Written by the Head of the Department of Sociology, this book is an extensive study of the important tribes of India to convey that races and tribes are not the same and that the tribes are distinguished by their physical features, cultural traditions clan-wise and locality-wise, kinship marriages and rituals and ceremonies.
Following Independence in 1947, social and economic problems prompted the powers to wake up to those people in India who had for ages lived in utter darkness in their world?the villagers and tribals who were not aware of their social and political responsibilities and terms like democracy, fundamental rights, equality, fraternity, justice, etc. carried no meaning for a majority of them. Only the highly educated would gather information about political ideologies, economic development and social change in the light of the new political ideals.

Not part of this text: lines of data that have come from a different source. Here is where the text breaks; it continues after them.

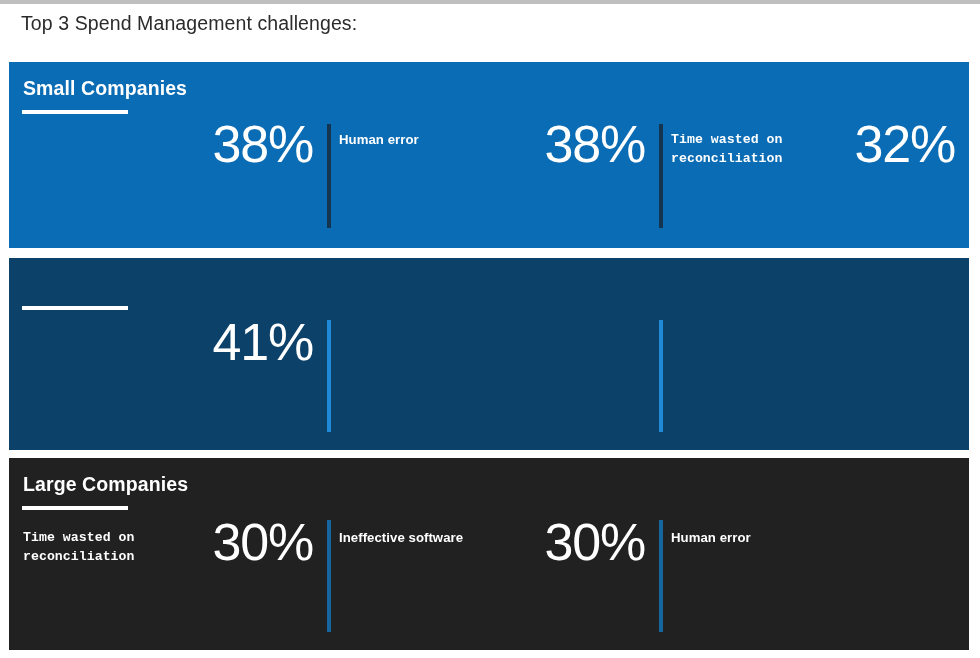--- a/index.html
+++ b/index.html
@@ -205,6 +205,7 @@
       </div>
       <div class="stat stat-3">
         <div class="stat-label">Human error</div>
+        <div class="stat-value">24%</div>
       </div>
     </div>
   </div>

Under its new policy purview, Independent India could not afford the isolationist policy towards Indian tribes to continue. A number of special provisions for the progress of tribals and safeguards for their interests were included in the Indian Constitution.
The author of this book divides the problems of tribal developments into two categories??the one which the tribals face and the other, which the functionaries working in a tribal society come across.? Closely related to the problems of the tribals is the need to understand the life and culture of the tribals. And for this, it is necessary to study the various kinds of social groupings and related institutions that are formed on social, economic, political and religious considerations. For instance, members of a Bhil clan residing on the plains of Madhya Pradesh may not have social formations and culture identical to the Bhils of Mewar and those of the Dang district of Gujarat. Similarly the Sehariyas, living in the dacoit-infested area of Morena, differ in certain respects from the colonised people of the same fraternity in Rajasthan.
Apart from the perplexing varieties and diversities in their socio-religious and economic conditions, the biggest problem is their isolation, which prevents modern technological advancement to reach them. Moreover, unlike the modern man who adapts himself to the technology that interacts between him and nature, the life of the primitive man shows more of his adaptation to nature than of Nature modified to his needs and tastes.
Further, the author speaks about the impact of total surrender of the tribals to their environment. ?A communal solitude and changing environment in course of time comes to bear a static pose and the primitive man brought up under their impact is held there till his death. Thus it is established that the tribals are less open to changes caused due to quick development and more possibly would remain unchanged for a few more years to come.?
Since the author had conducted his research in Manthol, a village in Bidar district of Karnataka, the study deals with its rural condition and the geographical, historical, cultural, linguistic and administrative aspects of Bidar. The main objective of his study is to get acquainted with various aspects of the tribal group called Gondkurbs. Bidar, besides being the district headquarters, since the days of the Nizam, is famous as the city of Vidura Nagar and the surrounding area was once known as Kuntala rajya of Nala. The place was under the influence of Jainism for long before the cult of Veerashaivism was born and nourished here. Besides, its soil is clayey which provides for the artistic works of Bidriware. It is one of the most backward areas of Karnataka.
The author has extensively studied the leisure activities, housing ownership, landed property, occupational patterns, types of soil, income and expenditure in detail. He has also given a list of the scheduled tribes in relation to the total tribal population of India, the state-wise seats reserved in Parliament, the guidelines set by the Adivasi Academy and Tribal Commission, the tribal revolts in India, the land alienation laws in various states and the measures adopted for the uplift of scheduled tribes. However this is a very reader-specific book.